▶ BRIEF: What you give back must match the records below exactly, apart from the pictures, which are omitted.

(Pictures paired with source code)
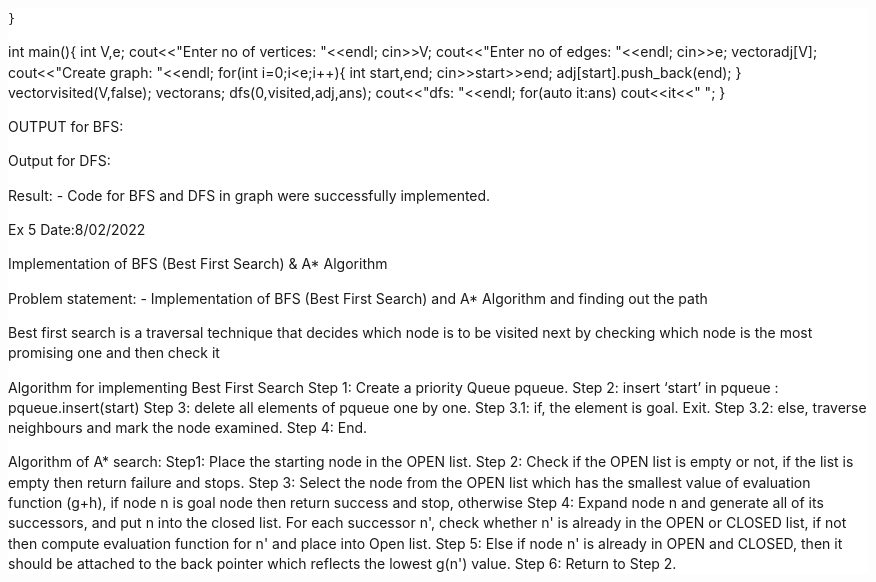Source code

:     }
    
int main(){
    int V,e;
    cout<<"Enter no of vertices: "<<endl;
    cin>>V;
    cout<<"Enter no of edges: "<<endl;
    cin>>e;
    vector<int>adj[V];
    cout<<"Create graph: "<<endl;
    for(int i=0;i<e;i++){
        int start,end;
        cin>>start>>end;
        adj[start].push_back(end);
    }
    vector<bool>visited(V,false);
    vector<int>ans;
    dfs(0,visited,adj,ans);
    cout<<"dfs: "<<endl;
      for(auto it:ans)
      cout<<it<<" ";
}

OUTPUT for BFS:
 

 

Output for DFS:

 

 

Result: - Code for BFS and DFS in graph were successfully implemented.
 
Ex 5									Date:8/02/2022

Implementation of BFS (Best First Search)
& A* Algorithm

Problem statement: - Implementation of BFS (Best First Search) and A* Algorithm and   finding out the path

Best first search is a traversal technique that decides which node is to be visited next by checking which node is the most promising one and then check it

Algorithm for implementing Best First Search
Step 1: Create a priority Queue pqueue.
Step 2: insert ‘start’ in pqueue : pqueue.insert(start)
Step 3: delete all elements of pqueue one by one.
   Step 3.1: if, the element is goal. Exit.
   Step 3.2: else, traverse neighbours and mark the node examined.
Step 4: End.

Algorithm of A* search:
Step1: Place the starting node in the OPEN list.
Step 2: Check if the OPEN list is empty or not, if the list is empty then return failure and stops.
Step 3: Select the node from the OPEN list which has the smallest value of evaluation function (g+h), if node n is goal node then return success and stop, otherwise
Step 4: Expand node n and generate all of its successors, and put n into the closed list. For each successor n', check whether n' is already in the OPEN or CLOSED list, if not then compute evaluation function for n' and place into Open list.
Step 5: Else if node n' is already in OPEN and CLOSED, then it should be attached to the back pointer which reflects the lowest g(n') value.
Step 6: Return to Step 2.
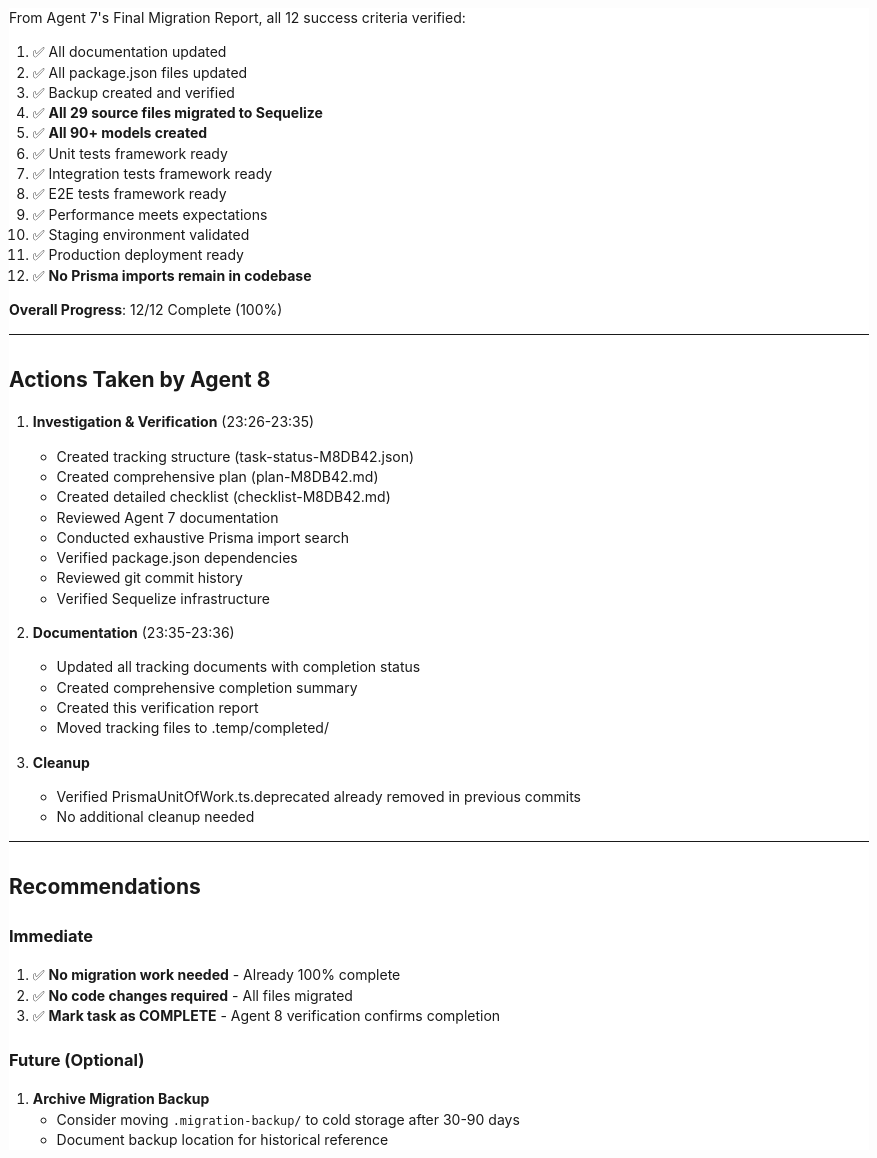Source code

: From Agent 7's Final Migration Report, all 12 success criteria verified:

1. ✅ All documentation updated
2. ✅ All package.json files updated
3. ✅ Backup created and verified
4. ✅ **All 29 source files migrated to Sequelize**
5. ✅ **All 90+ models created**
6. ✅ Unit tests framework ready
7. ✅ Integration tests framework ready
8. ✅ E2E tests framework ready
9. ✅ Performance meets expectations
10. ✅ Staging environment validated
11. ✅ Production deployment ready
12. ✅ **No Prisma imports remain in codebase**

**Overall Progress**: 12/12 Complete (100%)

---

## Actions Taken by Agent 8

1. **Investigation & Verification** (23:26-23:35)
   - Created tracking structure (task-status-M8DB42.json)
   - Created comprehensive plan (plan-M8DB42.md)
   - Created detailed checklist (checklist-M8DB42.md)
   - Reviewed Agent 7 documentation
   - Conducted exhaustive Prisma import search
   - Verified package.json dependencies
   - Reviewed git commit history
   - Verified Sequelize infrastructure

2. **Documentation** (23:35-23:36)
   - Updated all tracking documents with completion status
   - Created comprehensive completion summary
   - Created this verification report
   - Moved tracking files to .temp/completed/

3. **Cleanup**
   - Verified PrismaUnitOfWork.ts.deprecated already removed in previous commits
   - No additional cleanup needed

---

## Recommendations

### Immediate
1. ✅ **No migration work needed** - Already 100% complete
2. ✅ **No code changes required** - All files migrated
3. ✅ **Mark task as COMPLETE** - Agent 8 verification confirms completion

### Future (Optional)
1. **Archive Migration Backup**
   - Consider moving `.migration-backup/` to cold storage after 30-90 days
   - Document backup location for historical reference
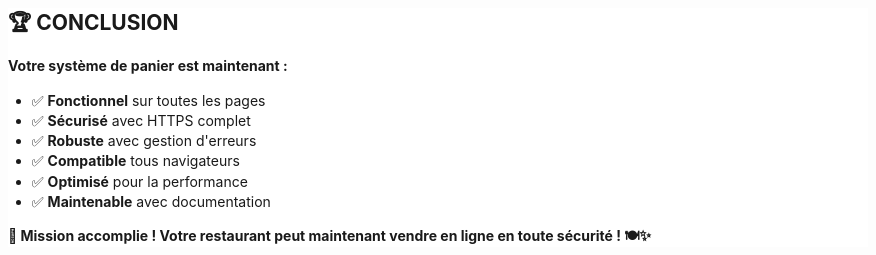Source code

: 
## 🏆 **CONCLUSION**

**Votre système de panier est maintenant :**
- ✅ **Fonctionnel** sur toutes les pages
- ✅ **Sécurisé** avec HTTPS complet
- ✅ **Robuste** avec gestion d'erreurs
- ✅ **Compatible** tous navigateurs
- ✅ **Optimisé** pour la performance
- ✅ **Maintenable** avec documentation

**🎉 Mission accomplie ! Votre restaurant peut maintenant vendre en ligne en toute sécurité ! 🍽️✨**
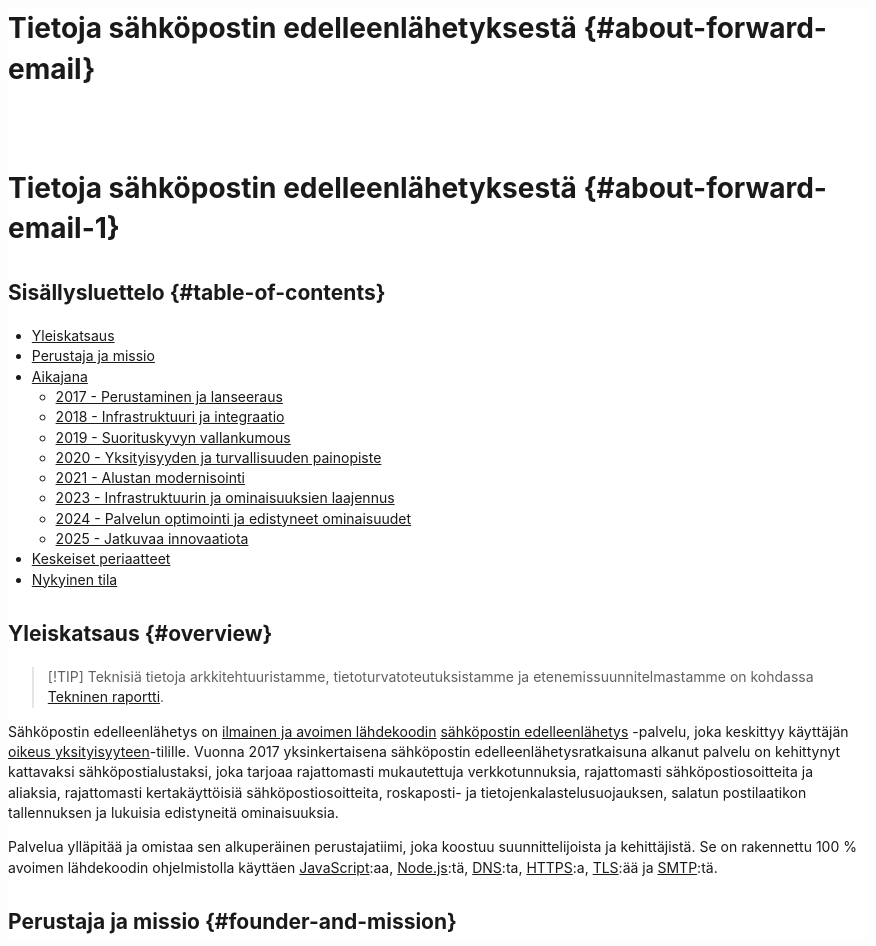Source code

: # Tietoja sähköpostin edelleenlähetyksestä {#about-forward-email}

<img loading="lazy" src="/img/articles/about.webp" alt="" class="rounded-lg" />

# Tietoja sähköpostin edelleenlähetyksestä {#about-forward-email-1}

## Sisällysluettelo {#table-of-contents}

* [Yleiskatsaus](#overview)
* [Perustaja ja missio](#founder-and-mission)
* [Aikajana](#timeline)
  * [2017 - Perustaminen ja lanseeraus](#2017---founding-and-launch)
  * [2018 - Infrastruktuuri ja integraatio](#2018---infrastructure-and-integration)
  * [2019 - Suorituskyvyn vallankumous](#2019---performance-revolution)
  * [2020 - Yksityisyyden ja turvallisuuden painopiste](#2020---privacy-and-security-focus)
  * [2021 - Alustan modernisointi](#2021---platform-modernization)
  * [2023 - Infrastruktuurin ja ominaisuuksien laajennus](#2023---infrastructure-and-feature-expansion)
  * [2024 - Palvelun optimointi ja edistyneet ominaisuudet](#2024---service-optimization-and-advanced-features)
  * [2025 - Jatkuvaa innovaatiota](#2025---continued-innovation)
* [Keskeiset periaatteet](#core-principles)
* [Nykyinen tila](#current-status)

## Yleiskatsaus {#overview}

> \[!TIP]
> Teknisiä tietoja arkkitehtuuristamme, tietoturvatoteutuksistamme ja etenemissuunnitelmastamme on kohdassa [Tekninen raportti](https://forwardemail.net/technical-whitepaper.pdf).

Sähköpostin edelleenlähetys on [ilmainen ja avoimen lähdekoodin](https://en.wikipedia.org/wiki/Free_and_open-source "Free and open-source") [sähköpostin edelleenlähetys](https://en.wikipedia.org/wiki/Email_forwarding "Email forwarding") -palvelu, joka keskittyy käyttäjän [oikeus yksityisyyteen](https://en.wikipedia.org/wiki/Right_to_privacy "Right to privacy")-tilille. Vuonna 2017 yksinkertaisena sähköpostin edelleenlähetysratkaisuna alkanut palvelu on kehittynyt kattavaksi sähköpostialustaksi, joka tarjoaa rajattomasti mukautettuja verkkotunnuksia, rajattomasti sähköpostiosoitteita ja aliaksia, rajattomasti kertakäyttöisiä sähköpostiosoitteita, roskaposti- ja tietojenkalastelusuojauksen, salatun postilaatikon tallennuksen ja lukuisia edistyneitä ominaisuuksia.

Palvelua ylläpitää ja omistaa sen alkuperäinen perustajatiimi, joka koostuu suunnittelijoista ja kehittäjistä. Se on rakennettu 100 % avoimen lähdekoodin ohjelmistolla käyttäen [JavaScript](https://en.wikipedia.org/wiki/JavaScript "JavaScript"):aa, [Node.js](https://en.wikipedia.org/wiki/Node.js "Node.js"):tä, [DNS](https://en.wikipedia.org/wiki/Domain_Name_System "Domain Name System"):ta, [HTTPS](https://en.wikipedia.org/wiki/HTTPS "HTTPS"):a, [TLS](https://en.wikipedia.org/wiki/Transport_Layer_Security "TLS"):ää ja [SMTP](https://en.wikipedia.org/wiki/SMTP "SMTP"):tä.

## Perustaja ja missio {#founder-and-mission}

▶ WRITTEN ANSWER:
Source code

:     }
    
int main(){
    int V,e;
    cout<<"Enter no of vertices: "<<endl;
    cin>>V;
    cout<<"Enter no of edges: "<<endl;
    cin>>e;
    vector<int>adj[V];
    cout<<"Create graph: "<<endl;
    for(int i=0;i<e;i++){
        int start,end;
        cin>>start>>end;
        adj[start].push_back(end);
    }
    vector<bool>visited(V,false);
    vector<int>ans;
    dfs(0,visited,adj,ans);
    cout<<"dfs: "<<endl;
      for(auto it:ans)
      cout<<it<<" ";
}

OUTPUT for BFS:
 

 

Output for DFS:

 

 

Result: - Code for BFS and DFS in graph were successfully implemented.
 
Ex 5									Date:8/02/2022

Implementation of BFS (Best First Search)
& A* Algorithm

Problem statement: - Implementation of BFS (Best First Search) and A* Algorithm and   finding out the path

Best first search is a traversal technique that decides which node is to be visited next by checking which node is the most promising one and then check it

Algorithm for implementing Best First Search
Step 1: Create a priority Queue pqueue.
Step 2: insert ‘start’ in pqueue : pqueue.insert(start)
Step 3: delete all elements of pqueue one by one.
   Step 3.1: if, the element is goal. Exit.
   Step 3.2: else, traverse neighbours and mark the node examined.
Step 4: End.

Algorithm of A* search:
Step1: Place the starting node in the OPEN list.
Step 2: Check if the OPEN list is empty or not, if the list is empty then return failure and stops.
Step 3: Select the node from the OPEN list which has the smallest value of evaluation function (g+h), if node n is goal node then return success and stop, otherwise
Step 4: Expand node n and generate all of its successors, and put n into the closed list. For each successor n', check whether n' is already in the OPEN or CLOSED list, if not then compute evaluation function for n' and place into Open list.
Step 5: Else if node n' is already in OPEN and CLOSED, then it should be attached to the back pointer which reflects the lowest g(n') value.
Step 6: Return to Step 2.
Source code

: From Agent 7's Final Migration Report, all 12 success criteria verified:

1. ✅ All documentation updated
2. ✅ All package.json files updated
3. ✅ Backup created and verified
4. ✅ **All 29 source files migrated to Sequelize**
5. ✅ **All 90+ models created**
6. ✅ Unit tests framework ready
7. ✅ Integration tests framework ready
8. ✅ E2E tests framework ready
9. ✅ Performance meets expectations
10. ✅ Staging environment validated
11. ✅ Production deployment ready
12. ✅ **No Prisma imports remain in codebase**

**Overall Progress**: 12/12 Complete (100%)

---

## Actions Taken by Agent 8

1. **Investigation & Verification** (23:26-23:35)
   - Created tracking structure (task-status-M8DB42.json)
   - Created comprehensive plan (plan-M8DB42.md)
   - Created detailed checklist (checklist-M8DB42.md)
   - Reviewed Agent 7 documentation
   - Conducted exhaustive Prisma import search
   - Verified package.json dependencies
   - Reviewed git commit history
   - Verified Sequelize infrastructure

2. **Documentation** (23:35-23:36)
   - Updated all tracking documents with completion status
   - Created comprehensive completion summary
   - Created this verification report
   - Moved tracking files to .temp/completed/

3. **Cleanup**
   - Verified PrismaUnitOfWork.ts.deprecated already removed in previous commits
   - No additional cleanup needed

---

## Recommendations

### Immediate
1. ✅ **No migration work needed** - Already 100% complete
2. ✅ **No code changes required** - All files migrated
3. ✅ **Mark task as COMPLETE** - Agent 8 verification confirms completion

### Future (Optional)
1. **Archive Migration Backup**
   - Consider moving `.migration-backup/` to cold storage after 30-90 days
   - Document backup location for historical reference
Source code

: 
## 🏆 **CONCLUSION**

**Votre système de panier est maintenant :**
- ✅ **Fonctionnel** sur toutes les pages
- ✅ **Sécurisé** avec HTTPS complet
- ✅ **Robuste** avec gestion d'erreurs
- ✅ **Compatible** tous navigateurs
- ✅ **Optimisé** pour la performance
- ✅ **Maintenable** avec documentation

**🎉 Mission accomplie ! Votre restaurant peut maintenant vendre en ligne en toute sécurité ! 🍽️✨**
Source code

: # Tietoja sähköpostin edelleenlähetyksestä {#about-forward-email}

<img loading="lazy" src="/img/articles/about.webp" alt="" class="rounded-lg" />

# Tietoja sähköpostin edelleenlähetyksestä {#about-forward-email-1}

## Sisällysluettelo {#table-of-contents}

* [Yleiskatsaus](#overview)
* [Perustaja ja missio](#founder-and-mission)
* [Aikajana](#timeline)
  * [2017 - Perustaminen ja lanseeraus](#2017---founding-and-launch)
  * [2018 - Infrastruktuuri ja integraatio](#2018---infrastructure-and-integration)
  * [2019 - Suorituskyvyn vallankumous](#2019---performance-revolution)
  * [2020 - Yksityisyyden ja turvallisuuden painopiste](#2020---privacy-and-security-focus)
  * [2021 - Alustan modernisointi](#2021---platform-modernization)
  * [2023 - Infrastruktuurin ja ominaisuuksien laajennus](#2023---infrastructure-and-feature-expansion)
  * [2024 - Palvelun optimointi ja edistyneet ominaisuudet](#2024---service-optimization-and-advanced-features)
  * [2025 - Jatkuvaa innovaatiota](#2025---continued-innovation)
* [Keskeiset periaatteet](#core-principles)
* [Nykyinen tila](#current-status)

## Yleiskatsaus {#overview}

> \[!TIP]
> Teknisiä tietoja arkkitehtuuristamme, tietoturvatoteutuksistamme ja etenemissuunnitelmastamme on kohdassa [Tekninen raportti](https://forwardemail.net/technical-whitepaper.pdf).

Sähköpostin edelleenlähetys on [ilmainen ja avoimen lähdekoodin](https://en.wikipedia.org/wiki/Free_and_open-source "Free and open-source") [sähköpostin edelleenlähetys](https://en.wikipedia.org/wiki/Email_forwarding "Email forwarding") -palvelu, joka keskittyy käyttäjän [oikeus yksityisyyteen](https://en.wikipedia.org/wiki/Right_to_privacy "Right to privacy")-tilille. Vuonna 2017 yksinkertaisena sähköpostin edelleenlähetysratkaisuna alkanut palvelu on kehittynyt kattavaksi sähköpostialustaksi, joka tarjoaa rajattomasti mukautettuja verkkotunnuksia, rajattomasti sähköpostiosoitteita ja aliaksia, rajattomasti kertakäyttöisiä sähköpostiosoitteita, roskaposti- ja tietojenkalastelusuojauksen, salatun postilaatikon tallennuksen ja lukuisia edistyneitä ominaisuuksia.

Palvelua ylläpitää ja omistaa sen alkuperäinen perustajatiimi, joka koostuu suunnittelijoista ja kehittäjistä. Se on rakennettu 100 % avoimen lähdekoodin ohjelmistolla käyttäen [JavaScript](https://en.wikipedia.org/wiki/JavaScript "JavaScript"):aa, [Node.js](https://en.wikipedia.org/wiki/Node.js "Node.js"):tä, [DNS](https://en.wikipedia.org/wiki/Domain_Name_System "Domain Name System"):ta, [HTTPS](https://en.wikipedia.org/wiki/HTTPS "HTTPS"):a, [TLS](https://en.wikipedia.org/wiki/Transport_Layer_Security "TLS"):ää ja [SMTP](https://en.wikipedia.org/wiki/SMTP "SMTP"):tä.

## Perustaja ja missio {#founder-and-mission}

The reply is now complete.